O Piauí nasceu da colonização portuguesa no século XVII, pela pecuária e pelos bandeirantes. Povoados como Mocha, depois Oeiras, surgiram em meio ao sertão, secas e dificuldades. Criado oficialmente em 1718 como Capitania de São José do Piauí, o território aderiu à Independência em 1822 e se tornou Estado em 1889. História e resistência não faltam. Mas progresso real? Ah, isso ainda é artigo de luxo.
Sim, houve avanços. O IDH subiu de 0,480 para 0,710, escolas técnicas e de tempo integral se expandiram, e programas de infraestrutura tentam minimizar a falta de saneamento e água. Conquistas concretas, mas limitadas. Poderiam ser enormes se não fosse a mistura de corrupção crônica e políticas públicas que fingem proteger os pobres, mas que, na prática, privilegiam sempre a elite do momento.
O que o povo do Piauí sente, porém, é outra realidade: hospitais sucateados, escolas sem estrutura, cidades com violência crescente e desemprego alto. Programas sociais que deveriam libertar, aprisionam.
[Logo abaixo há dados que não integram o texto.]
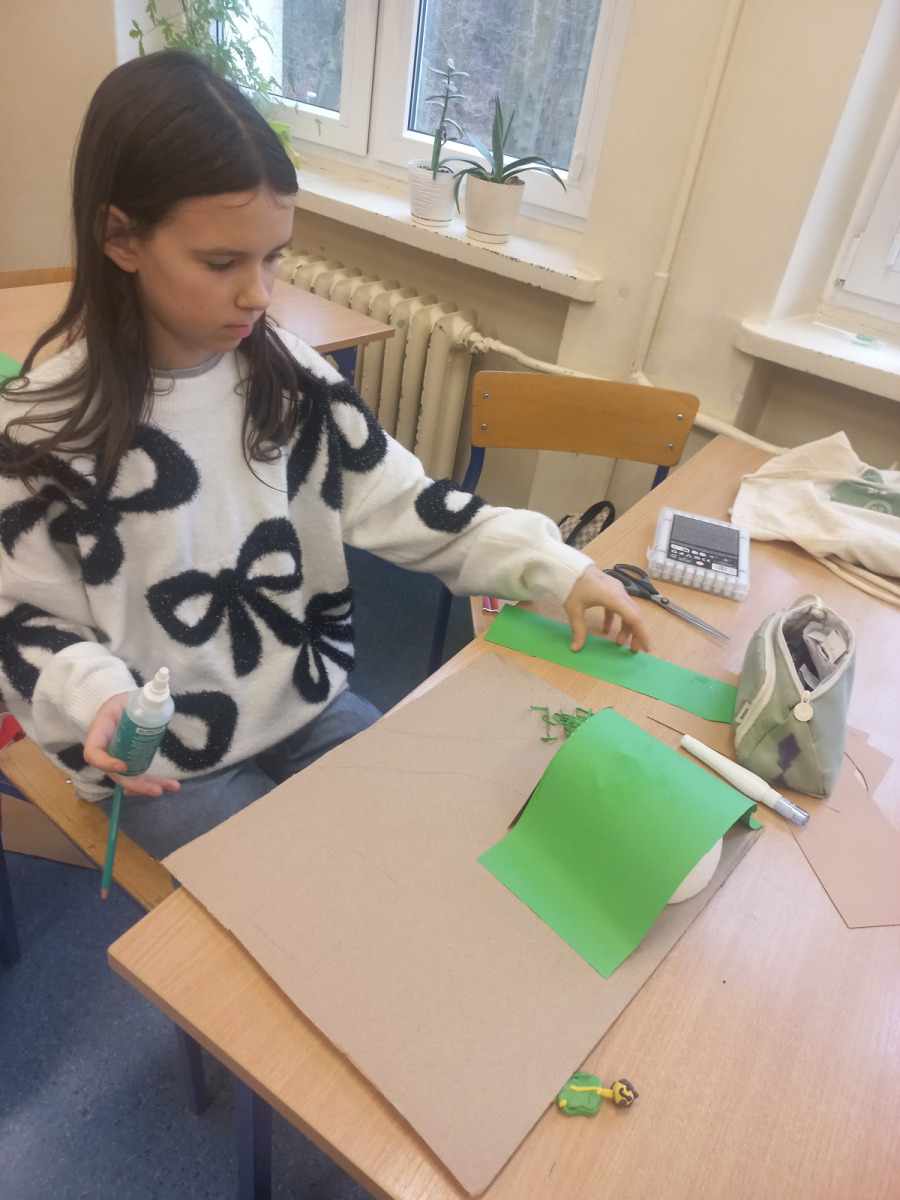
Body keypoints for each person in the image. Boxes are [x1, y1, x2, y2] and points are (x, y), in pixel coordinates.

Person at [0, 50, 648, 859]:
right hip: (166, 759)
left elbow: (411, 503)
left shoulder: (292, 382)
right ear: (120, 237)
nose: (259, 293)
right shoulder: (39, 432)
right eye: (221, 262)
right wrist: (96, 695)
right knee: (295, 893)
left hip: (303, 702)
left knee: (419, 848)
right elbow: (21, 618)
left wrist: (556, 567)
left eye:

Metade da força produtiva depende do Bolsa Família e de auxílios variados. É uma dependência oficializada, uma espécie de “liberdade com coleira”. Enquanto isso, a elite se serve do Estado e enriquece sem esforço, como se os 203 anos fossem um título de nobreza hereditária.
A água, por exemplo, continua sendo luxo em muitas cidades do sul. Em Gilbués, o povo voltou ao século passado carregando lata d’água na cabeça. A seca castiga, mas a incompetência política agrava. Festejam-se inaugurações e shows, mas não se comemora o direito básico de viver com dignidade.
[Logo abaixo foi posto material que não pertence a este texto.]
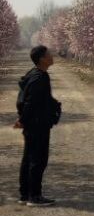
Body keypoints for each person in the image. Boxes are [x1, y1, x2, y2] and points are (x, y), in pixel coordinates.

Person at [16, 44, 61, 206]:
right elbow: (30, 102)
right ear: (42, 58)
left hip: (34, 124)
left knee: (29, 158)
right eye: (49, 54)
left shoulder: (35, 74)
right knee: (38, 159)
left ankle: (25, 194)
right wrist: (23, 119)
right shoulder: (39, 77)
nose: (52, 55)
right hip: (37, 125)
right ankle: (34, 196)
Em pouco mais de dois séculos, o Piauí até conquistou abertura para o mar, com um litoral de apenas 66 quilômetros, o menor do Brasil. Mas mais de cem anos se passaram e o sonho de um porto marítimo continua no papel. Navios passam, a expectativa cresce, e o povo apenas observa. A navegabilidade do rio Parnaíba, sonho acalentado pelo saudoso Alberto Tavares e Silva, morreu junto com a Barca do Sal em bancos de arreia do Velho Monge assoreado. Os tempos mudaram, os sonhos também, mas a realidade segue cruel: água para transportar riqueza continua a faltar.
Hoje, o governo não vende apenas a ideia do Porto Piauí, mas também a promessa do hidrogênio verde. Ambos, porém, amarelaram diante da incompetência e da inércia. O porto já consumiu mais de meio bilhão de reais e não passou de um entreposto pesqueiro inoperante. O hidrogênio verde parece que ficou só no papel e nas apresentações. Enquanto isso, o povo piauiense segue olhando para o horizonte, esperando que algum dia seus sonhos de desenvolvimento real deixem de ser promessas vazias.
Então, o que realmente comemorar? Comemoramos a resistência do povo, que persiste mesmo com políticas que aprisionam, corrupção que privilegia a elite e abandono histórico. Comemoramos pequenos avanços em educação e infraestrutura, que mostram que o Piauí pode ser melhor — mas que ainda estão longe de alcançar todos.
Que este aniversário seja um tapa na cara de quem governa e de quem assiste passivamente. Que os 203 anos sirvam para exigir: um Piauí rico para todos, onde programas sociais libertem e não aprisionem, onde corrupção seja combatida e oportunidades se espalhem, e onde a mesa cheia não seja exceção, mas regra. Porque bandeirolas e shows são bonitos, mas não enchem barriga vazia.